Is this desecration of a tomb, or a reality of modern life, where even the dear departed are denied exclusive use of their own resting space?
A cobbled-stone hexagon, with loose gravel in the centre, marks the spot where Sir Giles is buried with his wife. He was laid to rest in front of the great West Door, rather than inside the building he created, because he was a Roman Catholic. Though a memorial stone to Sir Giles is given pride of place to him inside the cathedral.
So it is that Sir Giles is buried outside the cathedral in what is currently an unmarked grave, slap bang in the middle of one of the lanes leading to the car park. Is this desecration of a tomb, or a reality of modern life, where even the dear departed are denied exclusive use of their own resting space?
I went to have a look after an architectural historian pointed out that the great man’s grave is not marked in any way by a memorial stone.
It is easy to see why. When the cathedral bosses decided to create a pay-and-display car park at the side of the cathedral it would have been difficult to navigate a monumental tombstone, short of creating a mini island. That, though, would create problems and no doubt place the cathedral authorities at risk of litigation should a motorist, admiring the vastness of the place, collide into a fenced or raised memorial.
But you would have thought at least there could be, at the side of the roadway, some kind of plaque to signify the importance of the hexagon shaped area.
Maybe Sir Giles rests happily knowing that hundreds of thousands of people a year visit the cathedral he created high up on Saint James’ Mount.
That is how I would feel; happy for people to dance on my grave should they wish to.
Remember, as children, our parents warned us not to walk on graves so as to show respect to the dead.
Some, though, feel a grave is hollowed ground and should be given a wide berth.
Sir Giles was born in London in 1880 and, at the age of just 21, entered a design contest for a proposed great cathedral in Liverpool. He had developed an interest in church architecture much earlier and spent holidays steeple-chasing – visiting interesting places of worship to admire their spires. He was declared winner in 1903 of the Liverpool competition, selected from a short list of five.

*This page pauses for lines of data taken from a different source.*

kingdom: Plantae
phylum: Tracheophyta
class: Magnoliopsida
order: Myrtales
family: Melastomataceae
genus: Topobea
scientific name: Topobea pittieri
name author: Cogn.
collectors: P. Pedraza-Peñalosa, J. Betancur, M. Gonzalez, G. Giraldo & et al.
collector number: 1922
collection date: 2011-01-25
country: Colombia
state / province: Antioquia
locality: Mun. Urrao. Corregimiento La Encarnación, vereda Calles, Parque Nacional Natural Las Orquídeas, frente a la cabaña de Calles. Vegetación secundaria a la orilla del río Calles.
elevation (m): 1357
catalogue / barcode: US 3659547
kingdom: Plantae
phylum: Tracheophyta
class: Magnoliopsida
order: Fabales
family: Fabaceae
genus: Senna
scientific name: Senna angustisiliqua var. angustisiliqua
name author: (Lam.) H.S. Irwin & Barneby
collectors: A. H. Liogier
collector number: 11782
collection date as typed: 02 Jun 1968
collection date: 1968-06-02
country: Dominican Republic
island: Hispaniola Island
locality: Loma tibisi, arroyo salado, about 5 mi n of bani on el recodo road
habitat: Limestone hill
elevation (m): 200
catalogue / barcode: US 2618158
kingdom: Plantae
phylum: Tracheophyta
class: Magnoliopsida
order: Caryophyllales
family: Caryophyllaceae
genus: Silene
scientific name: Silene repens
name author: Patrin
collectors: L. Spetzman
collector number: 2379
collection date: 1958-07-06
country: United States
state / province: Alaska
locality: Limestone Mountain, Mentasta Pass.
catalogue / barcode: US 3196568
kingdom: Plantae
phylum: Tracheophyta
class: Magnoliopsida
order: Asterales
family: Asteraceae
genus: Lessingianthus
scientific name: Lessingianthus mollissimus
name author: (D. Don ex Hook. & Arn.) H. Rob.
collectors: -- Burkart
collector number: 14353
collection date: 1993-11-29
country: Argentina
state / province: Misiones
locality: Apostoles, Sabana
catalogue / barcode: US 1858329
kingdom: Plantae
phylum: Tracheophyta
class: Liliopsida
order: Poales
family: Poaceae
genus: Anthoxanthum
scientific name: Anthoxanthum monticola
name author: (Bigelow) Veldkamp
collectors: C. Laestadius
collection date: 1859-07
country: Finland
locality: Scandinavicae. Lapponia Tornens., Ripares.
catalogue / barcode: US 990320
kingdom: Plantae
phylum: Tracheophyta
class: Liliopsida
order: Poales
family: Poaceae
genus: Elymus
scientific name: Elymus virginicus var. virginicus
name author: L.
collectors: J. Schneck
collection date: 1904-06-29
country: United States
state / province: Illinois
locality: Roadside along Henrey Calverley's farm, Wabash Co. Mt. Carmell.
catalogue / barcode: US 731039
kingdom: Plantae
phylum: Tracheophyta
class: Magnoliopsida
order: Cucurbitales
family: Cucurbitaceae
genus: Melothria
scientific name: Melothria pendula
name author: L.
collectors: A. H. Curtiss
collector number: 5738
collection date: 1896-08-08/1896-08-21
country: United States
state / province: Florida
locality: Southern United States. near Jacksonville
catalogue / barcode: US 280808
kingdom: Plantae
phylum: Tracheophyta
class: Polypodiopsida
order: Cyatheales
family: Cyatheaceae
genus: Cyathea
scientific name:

His employers must have been cheesed off: they also entered the design contest and were ruled out. The cathedral authorities declared young Scott should work with George Frederick Bodley, and, seemingly, there was no love lost between the two. Scott was about to quit when Bodley snuffed it in 1907, giving the young architect the freedom to work alone. Scott’s original design would have seen twin towers in traditional Gothic style. He started from scratch and came up with the familiar building that dominates our skyline.
Scott won many other commissions, including Battersea and Bankside (now Tate Modern) power stations, and he also managed to find time to design the much loved red telephone box.
Locally he worked on Chester Cathedral and he designed St Paul’s Church, Stoneycroft (1916), the war memorial at St Saviour’s Church, Birkenhead (1920), All Saint’s in Wallasey.
He died in 1960 without seeing the completion of his greatest work, Liverpool Cathedral, which was not finished until 1978.